If you were looking for the ideal time to IPO, being a chip company in May 2026 is hard to beat. Reuters reported over the weekend:
Cerebras Systems is set to raise the size and price of its initial public offering as soon as Monday, as demand for the artificial intelligence chipmaker’s shares continues to climb, two people familiar with the matter told Reuters on Sunday. The company is considering a new IPO price range of $150-$160 a share, up from $115-$125 a share, and raising the number of shares marketed to 30 million from 28 million, said the sources, who asked not to be identified because the information isn’t public yet.
The fundamental driver of the ongoing surge in semiconductor stocks is, of course, AI, particularly the realization that agents are going to need a lot of compute. What Cerebras represents, however, is something broader: while the compute story for AI has been largely about GPUs, particularly from Nvidia, the future is going to look increasingly heterogeneous.
The GPU Era
The story of how Graphics Processing Units became the center of AI is a well-trodden one, but in brief:
- Just as drawing pixels on a computer screen was a parallel process, which meant there was a direct connection between the number of processing units and graphics speed, making AI-related calculations was a parallel process, which meant there was a direct connection between the number of processing units and calculation speed.
- Nvidia enabled this dual-usage by making its graphics processors programmable, and created an entire software ecosystem called CUDA to make this programming accessible.
- The big difference between graphics and AI has been the size of the problem being solved — models are a lot bigger than video game textures — which has led to a dramatic expansion in high-bandwidth memory (HBM) per GPU, and dramatic innovations in terms of chip-to-chip networking to allow multiple chips to work together as one addressable system. Nvidia has been the leader in both.
The number one use case for GPUs has been training, which stresses the third point in particular. While the calculations within each training step are massively parallel, the steps themselves are serial: every GPU has to share its results with every other GPU before the next step can begin. This is why a trillion-parameter model needs to fit in the aggregate memory of tens of thousands of GPUs that can communicate as one system. Nvidia dominates both problem spaces, first by securing HBM ahead of the rest of the industry, and second thanks to its investments in networking.

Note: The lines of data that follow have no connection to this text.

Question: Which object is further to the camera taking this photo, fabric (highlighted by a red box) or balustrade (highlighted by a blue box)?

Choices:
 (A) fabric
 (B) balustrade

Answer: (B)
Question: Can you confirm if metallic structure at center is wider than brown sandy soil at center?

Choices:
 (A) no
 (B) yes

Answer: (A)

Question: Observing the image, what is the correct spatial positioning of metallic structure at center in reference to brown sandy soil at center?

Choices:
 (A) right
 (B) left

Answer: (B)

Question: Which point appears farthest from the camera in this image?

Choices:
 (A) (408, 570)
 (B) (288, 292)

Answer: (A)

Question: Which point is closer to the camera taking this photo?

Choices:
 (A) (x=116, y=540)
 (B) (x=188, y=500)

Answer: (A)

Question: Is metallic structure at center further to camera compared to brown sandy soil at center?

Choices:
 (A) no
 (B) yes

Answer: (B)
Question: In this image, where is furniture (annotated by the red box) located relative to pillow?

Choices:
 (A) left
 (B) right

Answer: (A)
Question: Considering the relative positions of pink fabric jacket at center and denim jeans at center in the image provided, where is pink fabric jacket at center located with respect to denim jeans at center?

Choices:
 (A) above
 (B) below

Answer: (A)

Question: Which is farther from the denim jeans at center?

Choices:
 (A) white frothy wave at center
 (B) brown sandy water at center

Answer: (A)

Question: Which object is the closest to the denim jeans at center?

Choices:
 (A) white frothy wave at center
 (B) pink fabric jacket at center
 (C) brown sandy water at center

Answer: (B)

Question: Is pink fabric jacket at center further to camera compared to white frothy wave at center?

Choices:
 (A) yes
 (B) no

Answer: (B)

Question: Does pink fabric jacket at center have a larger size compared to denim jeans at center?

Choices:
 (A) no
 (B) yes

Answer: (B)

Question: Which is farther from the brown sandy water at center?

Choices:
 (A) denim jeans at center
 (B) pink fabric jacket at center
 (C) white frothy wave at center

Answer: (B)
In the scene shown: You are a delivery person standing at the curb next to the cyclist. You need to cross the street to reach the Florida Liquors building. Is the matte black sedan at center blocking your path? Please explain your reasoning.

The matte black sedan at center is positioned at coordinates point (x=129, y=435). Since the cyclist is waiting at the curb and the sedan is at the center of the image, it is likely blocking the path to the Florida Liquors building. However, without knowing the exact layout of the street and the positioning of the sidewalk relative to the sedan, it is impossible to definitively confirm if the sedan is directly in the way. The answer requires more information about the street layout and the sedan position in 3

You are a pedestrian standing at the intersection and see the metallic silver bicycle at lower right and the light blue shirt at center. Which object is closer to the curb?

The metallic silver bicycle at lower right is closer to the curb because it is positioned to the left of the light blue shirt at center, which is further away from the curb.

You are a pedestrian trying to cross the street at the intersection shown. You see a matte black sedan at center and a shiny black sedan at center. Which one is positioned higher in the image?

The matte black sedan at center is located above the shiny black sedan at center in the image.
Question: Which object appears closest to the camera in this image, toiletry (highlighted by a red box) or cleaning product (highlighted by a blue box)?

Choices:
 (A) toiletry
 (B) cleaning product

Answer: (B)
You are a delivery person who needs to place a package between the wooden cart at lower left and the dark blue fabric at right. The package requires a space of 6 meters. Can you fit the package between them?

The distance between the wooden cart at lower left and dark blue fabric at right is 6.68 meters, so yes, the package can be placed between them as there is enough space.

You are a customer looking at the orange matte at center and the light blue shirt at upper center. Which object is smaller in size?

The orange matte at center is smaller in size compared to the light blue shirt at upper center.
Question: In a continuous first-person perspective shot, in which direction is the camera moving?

Of course training isn’t the only AI workload: the other is inference. Inference has three main parts:
- Prefill encodes everything the LLM needs to know into an understandable state; this is highly parallelizable and compute matters.
- The first part of decode entails reading the KV cache — which stores context, including the output of the prefill step — to make an attention calculation. This is a serial step where bandwidth matters, but the memory requirements are variable and increasingly large.
- The second part of decode is the feed-forward computation over the model weights; this is also a serial step where bandwidth matters, and the memory requirements are defined by the size of the model.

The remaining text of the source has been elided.